Having a batch job to import your statements means that when your finance department get to work in the morning, we will have imported the bank files and ran the auto-match already, and perhaps (if enabled) already posted lines marked as ready.

That means that all your team need to handle is the payments that couldn’t be matched automatically, for example customers who have paid over or under their invoice amount.

This again eliminates the need to tedious tasks that the system can handle, and instead focus on the tasks which provide value to your company, namely figuring out who paid their invoice wrongly.

Bank account reconciliation automation

We start off with a bold message to set the mood: Bank account reconciliation should automatically run no matter what, there are simply no reason to spend unnecessary time on this if it can be avoided.

Now, the quality of the automatic bank account reconciliation (read: how much is automatically reconciled) might differ based on your choices.

  1. Do you use your CAMT.053 Account statement as the basis of your Posting Journals?
  2. If not; how do your bank collect fees?

The basis of a posting journal is traditionally a CAMT.054 Credit/Debit Specification, which contains all vendor payments or a file containing all customer payments. These have traditionally contained the most information and therefore mostly been first choice to post payments from.

For 90% of all banks this is not the case anymore, and a CAMT.053 contains at least as much data about individual transactions as a CAMT.054. Therefore, it makes sense to have AMC convert the CAMT.053 into a CAMT.054. The reason for doing this is that you get all the extra transactions into your posting journals as well, this could be bank fees, salary payments, tax payments etc. Which can usually be caught by search strings.

Why am I talking about posting journals in the reconciliation section?

Because if you use the same basis to post your payment (CAMT.053) as you do to reconcile your bank account, you will achieve a completely automatic reconciliation process. If every single transaction is posted in the posting journal, the system can automatically run the reconciliation and will only notify you if something has been deleted or wrongly added.

If you are forced to use CAMT.054’s or similar payment specification files, you might benefit from asking the bank to collect fees once a month, that way your reconciliation will run smoothly until you have to handle the summarized fee once a month.

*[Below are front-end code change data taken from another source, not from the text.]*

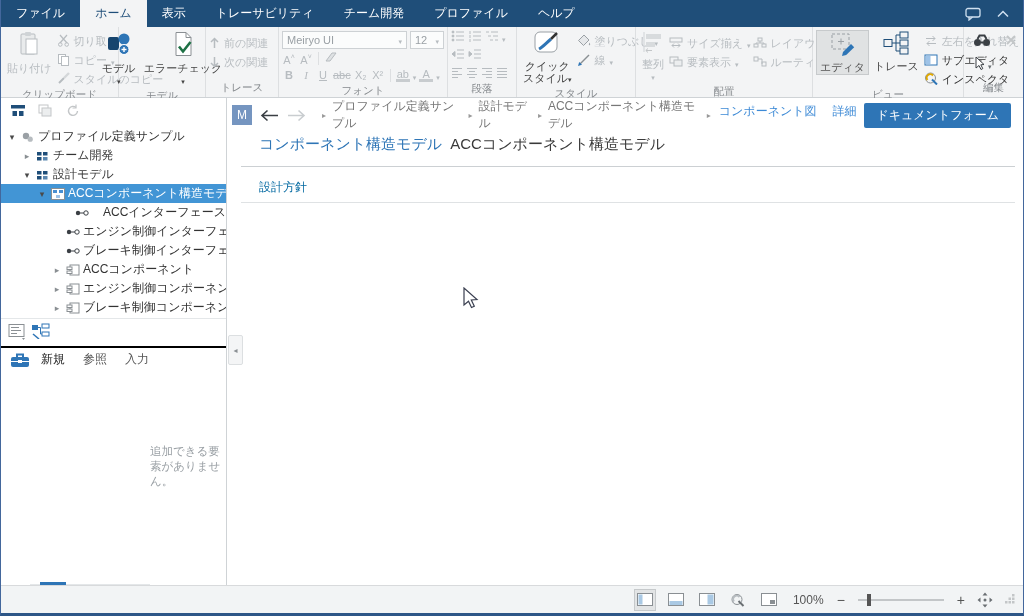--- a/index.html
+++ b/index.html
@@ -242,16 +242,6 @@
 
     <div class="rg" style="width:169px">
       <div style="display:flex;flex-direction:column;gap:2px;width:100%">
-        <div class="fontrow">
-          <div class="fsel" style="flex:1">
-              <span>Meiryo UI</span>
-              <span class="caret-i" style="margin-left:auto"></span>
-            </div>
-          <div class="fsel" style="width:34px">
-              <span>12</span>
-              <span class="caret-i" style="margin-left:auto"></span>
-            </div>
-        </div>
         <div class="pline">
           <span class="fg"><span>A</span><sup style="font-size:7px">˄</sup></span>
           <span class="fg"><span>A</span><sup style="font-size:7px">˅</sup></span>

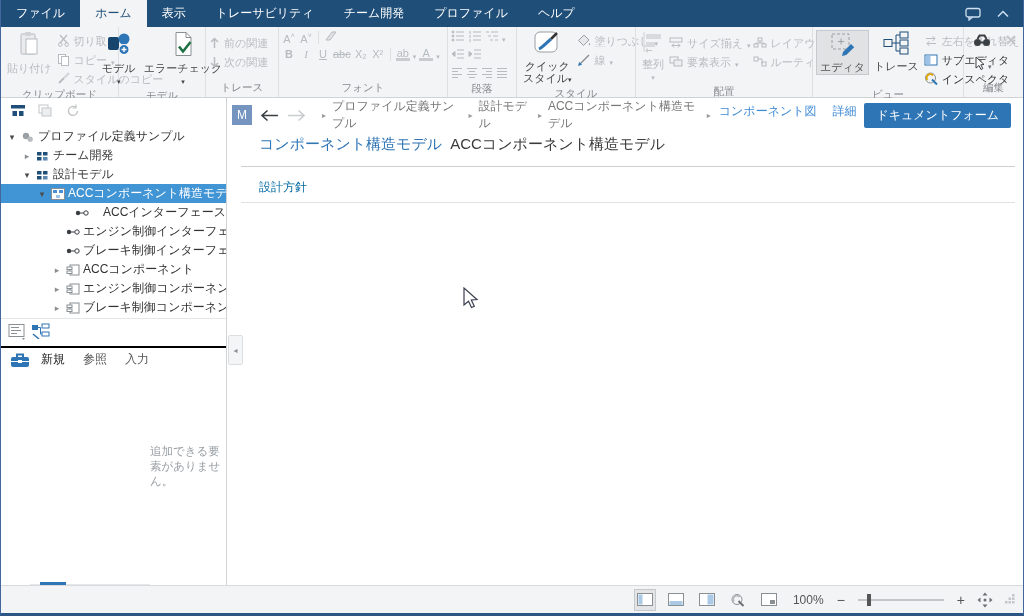--- a/index.html
+++ b/index.html
@@ -81,7 +81,7 @@
 .crumb{display:flex;align-items:center;margin-right:6px}
 .crumb::before{content:"▸";font-size:8px;color:#999;margin-right:6px}
 .crumbs::after{content:"▸";font-size:8px;color:#999}
-.crumb-right{margin-left:auto;display:flex;align-items:flex-start;gap:8px}
+.crumb-right{margin-left:auto;display:flex;align-items:flex-end;gap:16px}
 .vlink{color:#3d8ad6;font-size:12px;cursor:pointer;white-space:nowrap}
 .vbtn{background:#2e75b6;color:#fff;font-size:12px;padding:4px 12px;border-radius:2px;border:none;cursor:pointer;white-space:nowrap;font-family:inherit}
 .doc{padding:0 8px 0 14px}

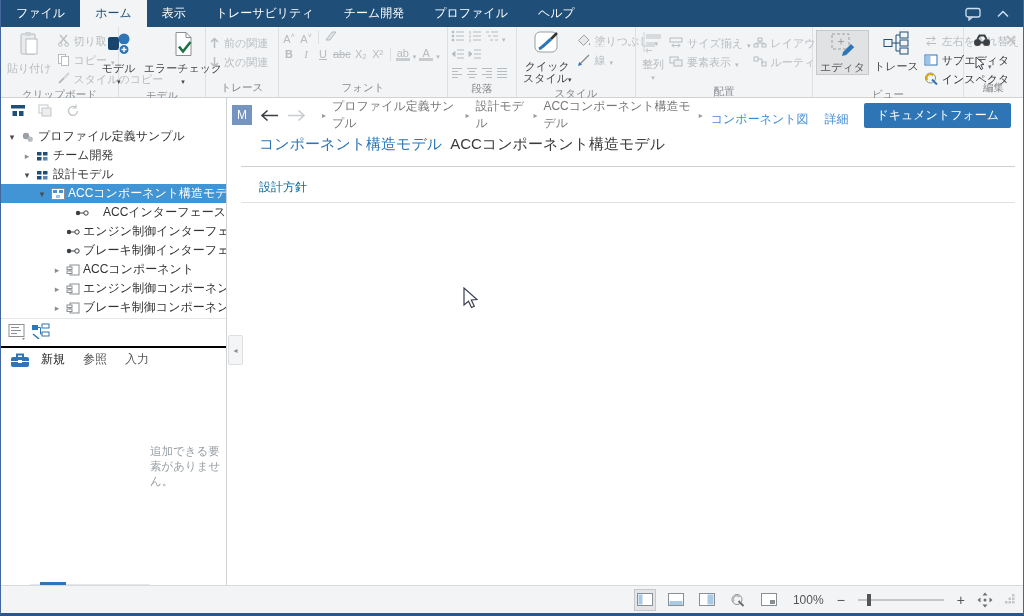--- a/index.html
+++ b/index.html
@@ -567,7 +567,7 @@
             <span class="tl">ACCコンポーネント構造モデル</span>
           </div>
 
-          <div class="tree-item icon-interface exp-none" style="padding-left: 49px; justify-content: space-between;">
+          <div class="tree-item icon-interface exp-none" style="padding-left: 49px;">
             <span class="tw"></span>
             <span class="tico">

Now I’ve gone through the best way of automating daily processes. It’s not a 100%, but if done correctly it gets quite close. Our goal in developing the AMC Banking module is to ease the workload of your finance department and achieving a symbiosis between those who know your business inside-and-out, and us handling menial tasks. Your finance team should not spend time pressing unnecessary buttons and handling unnecessary tasks; they should spend time improving your business flows, saving cash, and taking strategic decisions.